▸ What is required:
Lines below that include the word "brightfield" should each be copied.

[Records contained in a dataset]
________________
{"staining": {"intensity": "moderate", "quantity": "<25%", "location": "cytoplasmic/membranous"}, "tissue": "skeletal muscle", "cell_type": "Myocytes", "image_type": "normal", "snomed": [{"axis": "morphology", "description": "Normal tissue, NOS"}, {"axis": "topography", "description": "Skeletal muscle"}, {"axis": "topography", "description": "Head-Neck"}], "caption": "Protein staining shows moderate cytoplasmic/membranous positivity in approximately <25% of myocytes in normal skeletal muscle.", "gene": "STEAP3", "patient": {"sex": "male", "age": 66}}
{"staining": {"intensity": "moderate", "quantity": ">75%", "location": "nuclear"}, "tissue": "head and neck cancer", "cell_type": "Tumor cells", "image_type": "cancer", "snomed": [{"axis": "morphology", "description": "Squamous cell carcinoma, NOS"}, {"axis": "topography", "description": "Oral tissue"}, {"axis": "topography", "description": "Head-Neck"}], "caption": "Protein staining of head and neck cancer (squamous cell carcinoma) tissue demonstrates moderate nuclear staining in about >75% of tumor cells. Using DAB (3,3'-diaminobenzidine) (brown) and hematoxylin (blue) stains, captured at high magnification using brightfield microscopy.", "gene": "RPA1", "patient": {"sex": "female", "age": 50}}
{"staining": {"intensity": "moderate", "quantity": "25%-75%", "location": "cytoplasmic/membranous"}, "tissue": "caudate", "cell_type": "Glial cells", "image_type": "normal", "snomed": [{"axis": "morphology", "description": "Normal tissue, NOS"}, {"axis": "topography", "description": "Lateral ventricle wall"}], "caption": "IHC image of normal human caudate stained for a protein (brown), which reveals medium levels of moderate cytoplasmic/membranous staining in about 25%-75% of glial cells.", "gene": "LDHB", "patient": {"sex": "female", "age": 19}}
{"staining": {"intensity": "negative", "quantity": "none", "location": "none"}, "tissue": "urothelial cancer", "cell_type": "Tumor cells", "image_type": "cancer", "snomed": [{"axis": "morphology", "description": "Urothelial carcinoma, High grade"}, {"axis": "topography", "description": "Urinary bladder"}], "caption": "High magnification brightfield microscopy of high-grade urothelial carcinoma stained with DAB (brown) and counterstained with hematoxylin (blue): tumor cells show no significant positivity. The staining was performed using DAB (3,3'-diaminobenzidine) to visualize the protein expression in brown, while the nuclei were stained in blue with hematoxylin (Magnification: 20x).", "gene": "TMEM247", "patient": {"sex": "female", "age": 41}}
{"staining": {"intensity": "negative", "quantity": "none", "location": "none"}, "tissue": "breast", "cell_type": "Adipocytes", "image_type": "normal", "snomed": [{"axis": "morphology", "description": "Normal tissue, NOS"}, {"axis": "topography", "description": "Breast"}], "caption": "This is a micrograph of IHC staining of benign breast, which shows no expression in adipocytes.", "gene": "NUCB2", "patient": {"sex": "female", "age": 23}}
________________
▸ Exercise response:
{"staining": {"intensity": "moderate", "quantity": ">75%", "location": "nuclear"}, "tissue": "head and neck cancer", "cell_type": "Tumor cells", "image_type": "cancer", "snomed": [{"axis": "morphology", "description": "Squamous cell carcinoma, NOS"}, {"axis": "topography", "description": "Oral tissue"}, {"axis": "topography", "description": "Head-Neck"}], "caption": "Protein staining of head and neck cancer (squamous cell carcinoma) tissue demonstrates moderate nuclear staining in about >75% of tumor cells. Using DAB (3,3'-diaminobenzidine) (brown) and hematoxylin (blue) stains, captured at high magnification using brightfield microscopy.", "gene": "RPA1", "patient": {"sex": "female", "age": 50}}
{"staining": {"intensity": "negative", "quantity": "none", "location": "none"}, "tissue": "urothelial cancer", "cell_type": "Tumor cells", "image_type": "cancer", "snomed": [{"axis": "morphology", "description": "Urothelial carcinoma, High grade"}, {"axis": "topography", "description": "Urinary bladder"}], "caption": "High magnification brightfield microscopy of high-grade urothelial carcinoma stained with DAB (brown) and counterstained with hematoxylin (blue): tumor cells show no significant positivity. The staining was performed using DAB (3,3'-diaminobenzidine) to visualize the protein expression in brown, while the nuclei were stained in blue with hematoxylin (Magnification: 20x).", "gene": "TMEM247", "patient": {"sex": "female", "age": 41}}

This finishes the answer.